A draft of this report was provided to the following directly involved parties:
- the pilot of the accident flight
- the operator
- the maintainer for VH‑BEU
- Civil Aviation Safety Authority
- Kawasaki Heavy Industries
- Textron Lycoming
- United States National Transportation Safety Board
- Japan Transport Safety Bureau
Submissions were received from:
- the pilot of the accident flight
- the operator
- Civil Aviation Safety Authority
The submissions were reviewed and, where considered appropriate, the text of the report was amended accordingly.
[1] The flat pitch is the power it takes to run the helicopter at 100% rotor RPM on the ground with the collective lever fully lowered. A helicopter flat pitch check is performed pre‑flight to identify any engine performance trends by monitoring manifold pressure.
[2] Flying neighbourly is a concept aimed at minimising the noise impact of helicopter operations on local communities.
[3] Collective: a primary helicopter flight control that simultaneously affects the pitch of all blades of a lifting rotor. Collective input is the main control for vertical velocity.
[4] The term used to describe the position of the 2 needles on the combined engine/rotor tachometer when the 2 needles are not superimposed. When a helicopter enters autorotation, either due to an engine failure or during practice, the needles split as the rotor system drive disengages from the engine. This indicates that the main rotor is no longer being powered by the engine and is instead being driven by the upward airflow through the rotor disc.
[5] MAYDAY: an internationally recognised radio call announcing a distress condition where an aircraft or its occupants are being threatened by serious and/or imminent danger and the flight crew require immediate assistance.

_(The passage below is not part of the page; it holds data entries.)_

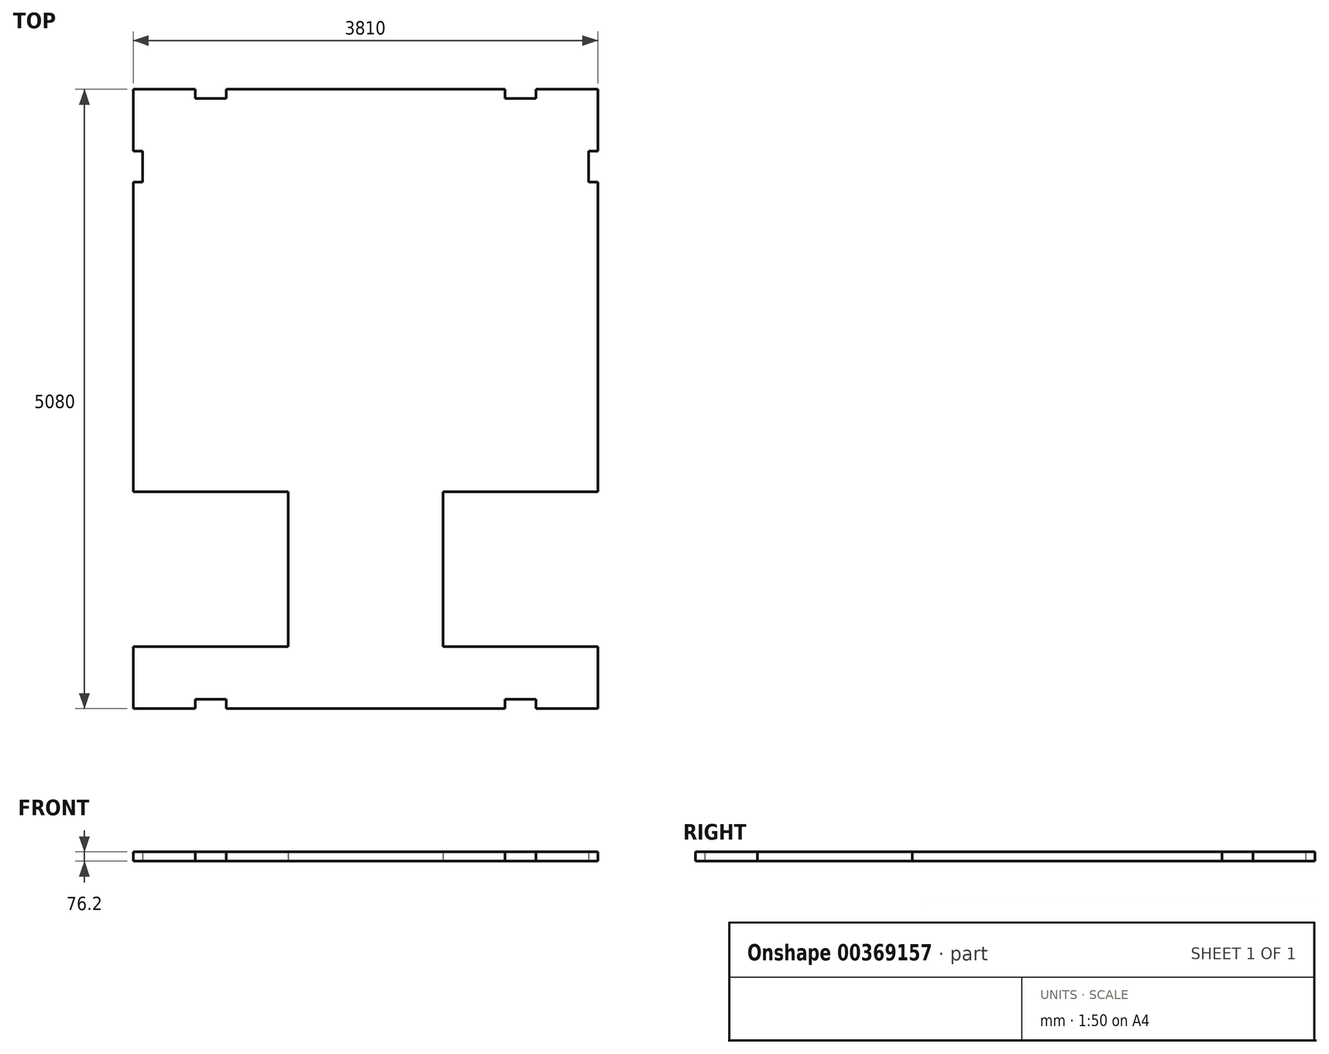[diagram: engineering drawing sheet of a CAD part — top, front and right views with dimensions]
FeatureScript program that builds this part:
annotation { "Feature Type Name" : "Feature", "Feature Type Description" : "" }
export const myFeature = defineFeature(function(context is Context, id is Id, definition is map)
    precondition{}
    {
        {
            var Q0;
            Q0=qCreatedBy(makeId("Top.planeOp"),FACE);
            var sketch = newSketch(context, id + "F0", { "sketchPlane" : qUnion([Q0])});
            skLineSegment(sketch, "E0.bottom", {"start": v(1905, 2540) * mm, "end": v(1397, 2540) * mm});
            skLineSegment(sketch, "E0.top", {"start": v(1143, -2540) * mm, "end": v(-1143, -2540) * mm});
            skLineSegment(sketch, "E0.left", {"start": v(1905, 2540) * mm, "end": v(1905, 2032) * mm});
            skLineSegment(sketch, "E0.right", {"start": v(-1905, 2540) * mm, "end": v(-1905, 2032) * mm});
            skPoint(sketch, "E0.middle", {"position": v(0, 0) * mm});
            skLineSegment(sketch, "E1", {"start": v(-1905, 1778) * mm, "end": v(-1828.8, 1778) * mm});
            skLineSegment(sketch, "E2", {"start": v(-1905, 2032) * mm, "end": v(-1828.8, 2032) * mm});
            skLineSegment(sketch, "E3", {"start": v(-1828.8, 2032) * mm, "end": v(-1828.8, 1778) * mm});
            skLineSegment(sketch, "E4.trimOffspring", {"start": v(-1905, 1778) * mm, "end": v(-1905, -762) * mm});
            skLineSegment(sketch, "E5", {"start": v(-1905, 2540) * mm, "end": v(-1397, 2540) * mm});
            skLineSegment(sketch, "E6", {"start": v(-1397, 2540) * mm, "end": v(-1143, 2540) * mm});
            skLineSegment(sketch, "E7", {"start": v(-1397, 2540) * mm, "end": v(-1397, 2463.8) * mm});
            skLineSegment(sketch, "E8", {"start": v(-1397, 2463.8) * mm, "end": v(-1143, 2463.8) * mm});
            skLineSegment(sketch, "E9", {"start": v(-1143, 2540) * mm, "end": v(-1143, 2463.8) * mm});
            skLineSegment(sketch, "E10", {"start": v(-1905, -2540) * mm, "end": v(-1905, -2032) * mm});
            skLineSegment(sketch, "E11", {"start": v(-1905, -2032) * mm, "end": v(-635, -2032) * mm});
            skLineSegment(sketch, "E12", {"start": v(-1905, -762) * mm, "end": v(-635, -762) * mm});
            skLineSegment(sketch, "E13", {"start": v(-635, -762) * mm, "end": v(-635, -2032) * mm});
            skLineSegment(sketch, "E14", {"start": v(-1905, -2540) * mm, "end": v(-1397, -2540) * mm});
            skLineSegment(sketch, "E15", {"start": v(-1397, -2540) * mm, "end": v(-1397, -2463.8) * mm});
            skLineSegment(sketch, "E16", {"start": v(-1397, -2463.8) * mm, "end": v(-1143, -2463.8) * mm});
            skLineSegment(sketch, "E17", {"start": v(-1143, -2463.8) * mm, "end": v(-1143, -2540) * mm});
            skLineSegment(sketch, "E18.trimOffspring", {"start": v(-1397, -2540) * mm, "end": v(-1905, -2540) * mm});
            skLineSegment(sketch, "E19", {"start": v(1905, -2540) * mm, "end": v(1397, -2540) * mm});
            skLineSegment(sketch, "E20", {"start": v(1397, -2540) * mm, "end": v(1397, -2463.8) * mm});
            skLineSegment(sketch, "E21", {"start": v(1397, -2463.8) * mm, "end": v(1143, -2463.8) * mm});
            skLineSegment(sketch, "E22", {"start": v(1143, -2463.8) * mm, "end": v(1143, -2540) * mm});
            skLineSegment(sketch, "E23", {"start": v(1905, -2540) * mm, "end": v(1905, -2032) * mm});
            skLineSegment(sketch, "E24", {"start": v(1905, -2032) * mm, "end": v(635, -2032) * mm});
            skLineSegment(sketch, "E25", {"start": v(635, -2032) * mm, "end": v(635, -762) * mm});
            skLineSegment(sketch, "E26", {"start": v(635, -762) * mm, "end": v(1905, -762) * mm});
            skLineSegment(sketch, "E27.trimOffspring", {"start": v(1905, -2032) * mm, "end": v(1905, -2540) * mm});
            skLineSegment(sketch, "E28", {"start": v(1905, 2032) * mm, "end": v(1828.8, 2032) * mm});
            skLineSegment(sketch, "E29", {"start": v(1828.8, 2032) * mm, "end": v(1828.8, 1778) * mm});
            skLineSegment(sketch, "E30", {"start": v(1905, 1778) * mm, "end": v(1828.8, 1778) * mm});
            skLineSegment(sketch, "E31.trimOffspring", {"start": v(1905, 1778) * mm, "end": v(1905, -762) * mm});
            skLineSegment(sketch, "E32", {"start": v(1397, 2540) * mm, "end": v(1397, 2463.8) * mm});
            skLineSegment(sketch, "E33", {"start": v(1143, 2540) * mm, "end": v(1143, 2463.8) * mm});
            skLineSegment(sketch, "E34", {"start": v(1397, 2463.8) * mm, "end": v(1143, 2463.8) * mm});
            skLineSegment(sketch, "E35.trimOffspring", {"start": v(1143, 2540) * mm, "end": v(-1905, 2540) * mm});
            skLineSegment(sketch, "E36.trimOffspring", {"start": v(-1905, -2032) * mm, "end": v(-1905, -2540) * mm});
            skSolve(sketch);
        }
        {
            var Q0;
            Q0=makeQuery(id+"F0.imprint","IMPRINT",FACE,{"disambiguationData":[TD([[makeQuery(id+"F0.imprint","IMPRINT",EDGE,{"derivedFrom":sQuery(id+"F0.wireOp",EDGE,"E0.top")}),-1.0]])]});
            extrude(context, id + "F1", {"entities" : qUnion([Q0]), "depth" : 76.2 * mm});
        }
    });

[6] ICUS (In Command Under Supervision) operations enable pilots having the relevant aircraft type endorsement to gain command experience and accumulate flight hours when performing pilot‑in‑command duties under supervision.

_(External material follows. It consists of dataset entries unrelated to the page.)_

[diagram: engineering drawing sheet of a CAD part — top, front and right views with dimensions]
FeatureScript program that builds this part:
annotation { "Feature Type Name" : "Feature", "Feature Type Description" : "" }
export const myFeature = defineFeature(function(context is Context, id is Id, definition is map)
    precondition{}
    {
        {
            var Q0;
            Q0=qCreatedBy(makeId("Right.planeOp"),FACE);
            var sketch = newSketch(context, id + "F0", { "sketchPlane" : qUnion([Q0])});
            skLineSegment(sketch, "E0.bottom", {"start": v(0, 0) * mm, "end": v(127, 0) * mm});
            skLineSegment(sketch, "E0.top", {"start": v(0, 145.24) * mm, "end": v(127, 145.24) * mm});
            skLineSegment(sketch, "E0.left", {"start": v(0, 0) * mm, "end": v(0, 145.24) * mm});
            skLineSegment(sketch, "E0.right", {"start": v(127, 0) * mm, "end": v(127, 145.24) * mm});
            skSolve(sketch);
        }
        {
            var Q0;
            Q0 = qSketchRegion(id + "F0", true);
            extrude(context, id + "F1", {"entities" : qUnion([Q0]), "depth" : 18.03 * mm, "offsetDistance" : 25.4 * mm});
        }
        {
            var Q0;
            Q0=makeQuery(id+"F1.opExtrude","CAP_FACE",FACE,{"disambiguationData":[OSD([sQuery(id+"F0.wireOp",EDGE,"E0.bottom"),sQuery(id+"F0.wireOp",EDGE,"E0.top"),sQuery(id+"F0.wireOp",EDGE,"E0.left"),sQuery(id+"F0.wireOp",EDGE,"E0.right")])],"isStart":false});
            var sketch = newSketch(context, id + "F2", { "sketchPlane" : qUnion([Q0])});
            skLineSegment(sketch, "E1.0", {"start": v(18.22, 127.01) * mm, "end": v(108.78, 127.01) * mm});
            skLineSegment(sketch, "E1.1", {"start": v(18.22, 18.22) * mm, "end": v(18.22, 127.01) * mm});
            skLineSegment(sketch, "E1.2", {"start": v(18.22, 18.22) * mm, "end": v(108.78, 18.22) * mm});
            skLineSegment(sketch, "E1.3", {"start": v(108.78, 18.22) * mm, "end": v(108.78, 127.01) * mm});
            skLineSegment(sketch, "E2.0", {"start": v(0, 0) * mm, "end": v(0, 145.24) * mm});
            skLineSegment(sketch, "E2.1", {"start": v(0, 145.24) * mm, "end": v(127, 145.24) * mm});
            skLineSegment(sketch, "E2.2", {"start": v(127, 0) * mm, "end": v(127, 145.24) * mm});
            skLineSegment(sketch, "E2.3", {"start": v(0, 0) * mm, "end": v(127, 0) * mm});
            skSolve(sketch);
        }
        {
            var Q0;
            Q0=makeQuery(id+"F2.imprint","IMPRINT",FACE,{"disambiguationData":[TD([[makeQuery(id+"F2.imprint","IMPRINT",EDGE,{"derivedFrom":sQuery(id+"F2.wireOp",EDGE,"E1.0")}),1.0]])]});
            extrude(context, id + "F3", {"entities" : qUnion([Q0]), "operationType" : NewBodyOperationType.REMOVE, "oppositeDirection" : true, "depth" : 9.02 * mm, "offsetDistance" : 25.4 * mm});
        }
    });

[7] The AWB provided guidance on engine bulk strip for the purpose of extending calendar life, in instances where engine calendar life limit was reached before reaching the hourly TBO.

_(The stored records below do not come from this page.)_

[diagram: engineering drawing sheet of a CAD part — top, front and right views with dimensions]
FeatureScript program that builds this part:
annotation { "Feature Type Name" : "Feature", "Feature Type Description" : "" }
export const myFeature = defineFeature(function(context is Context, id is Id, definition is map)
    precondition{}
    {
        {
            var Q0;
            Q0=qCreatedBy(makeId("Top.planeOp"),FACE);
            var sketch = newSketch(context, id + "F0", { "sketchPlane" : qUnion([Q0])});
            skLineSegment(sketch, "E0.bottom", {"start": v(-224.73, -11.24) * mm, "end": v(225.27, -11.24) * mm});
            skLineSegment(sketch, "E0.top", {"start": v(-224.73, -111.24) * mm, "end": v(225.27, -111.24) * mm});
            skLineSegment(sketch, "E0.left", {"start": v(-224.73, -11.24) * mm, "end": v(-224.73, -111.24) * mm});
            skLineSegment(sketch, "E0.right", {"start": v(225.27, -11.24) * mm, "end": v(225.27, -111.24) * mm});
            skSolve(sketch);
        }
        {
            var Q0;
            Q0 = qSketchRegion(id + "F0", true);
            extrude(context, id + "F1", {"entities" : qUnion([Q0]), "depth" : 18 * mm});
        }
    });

[8] The freewheeling unit is a mechanism that automatically disengages the engine from the main rotor when engine RPM falls below rotor RPM, allowing continued rotor rotation during autorotation.
[9] Cyclic: a primary helicopter flight control that is similar to an aircraft control column. Cyclic input tilts the main rotor disc, varying the attitude of the helicopter and hence the lateral direction.
[10] Cloud cover: in aviation, cloud cover is reported using words that denote the extent of the cover – scattered indicates cloud covering between a quarter and a half of the sky.
[11] Dewpoint: the temperature at which water vapour in the air starts to condense as the air cools. It is used, among other things, to predict the probability of aircraft carburettor icing or the likelihood of fog.
[12] US Department of Transport FAA Report No. NA‑68‑27.